Maybe you’ve heard “The Hound of Heaven” used as a “name” for God. It’s been around since the late 19th-century, when a poem using the “name” gained international attention. While “The Hound of Heaven” is often used to refer to God, it’s technically not a name for God. The reason? It’s not found in the Bible. The biblical names of God are many and the Bible clearly records them (Read: In addition to Yahweh (YHVH), Yeshua and Jesus, what other names for God are in the Bible?) and What a Beautiful Name: The Name of Jesus).
Although “The Hound of Heaven” should not be considered a name for God, it is appropriately used as a descriptive title of God. The Hound of Heaven typifies an important characteristic of our God. He seeks us! He “hunts” us! And He wants us! (Watch our video of the popular song “The King of Heaven Wants Us.”)
“The Hound of Heaven” Origins
This title was inspired by a 182-line poem by an English poet named Francis Thompson (1859–1907). The title was often used by Puritans to refer to God, because it descriptively tells of God’s relentless pursuit of man.
Thompson’s poem was first published in 1893 and it gained popularity in the early 1900s when it was recognized and affirmed by G. K. Chesterton and J. R. R. Tolkien. Chesterton said, “it is the most magnificent poem ever written in English,” to which Tolkien responded by saying Chesterton was not giving the poem the credit it deserves.

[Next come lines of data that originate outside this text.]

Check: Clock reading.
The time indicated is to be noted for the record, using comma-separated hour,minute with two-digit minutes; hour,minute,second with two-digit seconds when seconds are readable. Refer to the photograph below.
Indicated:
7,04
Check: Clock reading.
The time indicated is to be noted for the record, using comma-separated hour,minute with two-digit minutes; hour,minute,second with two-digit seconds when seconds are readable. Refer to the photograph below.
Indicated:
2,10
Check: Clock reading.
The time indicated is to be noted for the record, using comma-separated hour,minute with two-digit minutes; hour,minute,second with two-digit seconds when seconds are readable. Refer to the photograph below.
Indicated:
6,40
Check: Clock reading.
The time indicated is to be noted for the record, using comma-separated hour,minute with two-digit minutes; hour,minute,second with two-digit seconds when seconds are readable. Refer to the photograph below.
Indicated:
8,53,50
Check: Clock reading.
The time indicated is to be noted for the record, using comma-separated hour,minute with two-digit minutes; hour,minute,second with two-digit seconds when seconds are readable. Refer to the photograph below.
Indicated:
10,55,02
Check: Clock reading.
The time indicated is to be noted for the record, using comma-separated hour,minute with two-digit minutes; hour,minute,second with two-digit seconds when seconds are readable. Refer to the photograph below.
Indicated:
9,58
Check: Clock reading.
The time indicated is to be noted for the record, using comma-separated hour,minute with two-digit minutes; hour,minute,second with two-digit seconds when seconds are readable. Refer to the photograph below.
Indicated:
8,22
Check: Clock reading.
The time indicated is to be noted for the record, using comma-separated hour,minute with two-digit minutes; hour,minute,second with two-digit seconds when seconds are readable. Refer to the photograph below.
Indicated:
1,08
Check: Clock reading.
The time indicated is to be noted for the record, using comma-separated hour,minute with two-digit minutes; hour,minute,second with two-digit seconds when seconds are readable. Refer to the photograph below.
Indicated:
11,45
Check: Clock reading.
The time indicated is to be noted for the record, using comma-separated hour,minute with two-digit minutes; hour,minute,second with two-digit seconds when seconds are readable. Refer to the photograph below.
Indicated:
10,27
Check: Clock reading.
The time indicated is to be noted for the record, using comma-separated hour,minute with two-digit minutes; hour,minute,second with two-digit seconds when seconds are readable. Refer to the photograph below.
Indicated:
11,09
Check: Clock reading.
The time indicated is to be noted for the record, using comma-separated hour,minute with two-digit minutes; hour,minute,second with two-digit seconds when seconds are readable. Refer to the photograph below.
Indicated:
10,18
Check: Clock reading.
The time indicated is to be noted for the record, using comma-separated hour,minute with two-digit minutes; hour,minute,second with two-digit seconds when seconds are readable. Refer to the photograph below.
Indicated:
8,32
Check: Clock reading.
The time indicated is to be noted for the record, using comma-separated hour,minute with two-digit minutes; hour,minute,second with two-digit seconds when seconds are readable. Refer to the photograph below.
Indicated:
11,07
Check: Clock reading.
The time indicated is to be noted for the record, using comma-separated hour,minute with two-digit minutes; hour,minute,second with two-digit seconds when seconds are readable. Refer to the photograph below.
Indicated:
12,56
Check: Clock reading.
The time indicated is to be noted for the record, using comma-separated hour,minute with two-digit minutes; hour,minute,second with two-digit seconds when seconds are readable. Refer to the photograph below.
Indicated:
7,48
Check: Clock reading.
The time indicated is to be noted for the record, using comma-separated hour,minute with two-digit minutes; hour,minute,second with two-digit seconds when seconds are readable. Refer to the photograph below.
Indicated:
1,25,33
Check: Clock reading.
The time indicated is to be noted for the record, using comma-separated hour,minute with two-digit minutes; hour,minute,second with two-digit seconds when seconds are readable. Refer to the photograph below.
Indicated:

In the book, “A Study of Francis Thompson’s Hound of Heaven,” author John O’Coner gives a noteworthy description of the poem. His description of the poem will cause you to want to read and meditate on this centuries-old, masterpiece of prose.
“The name is strange. It startles one at first. It is so bold, so new, so fearless. And it does not attract, rather the reverse. But when one reads the poem this strangeness disappears. The meaning is understood. As the hound follows the hare, never ceasing in its running, ever drawing nearer in the chase, with unhurrying and imperturbed pace, so does God follow the fleeing soul by His Divine grace. And though in sin or in human love, away from God it seeks to hide itself, Divine grace follows after, unwearyingly follows ever after, till the soul feels its pressure forcing it to turn to Him alone in that never-ending pursuit.” ¹
Understanding “The Hound of Heaven”
The poem borrows language from the British hunt called Hare Coursing. Hare Coursing is the pursuit of hares by two dogs, predominantly greyhounds.
“with unhurrying chase, And unperturbèd pace, Deliberate speed, majestic instancy…”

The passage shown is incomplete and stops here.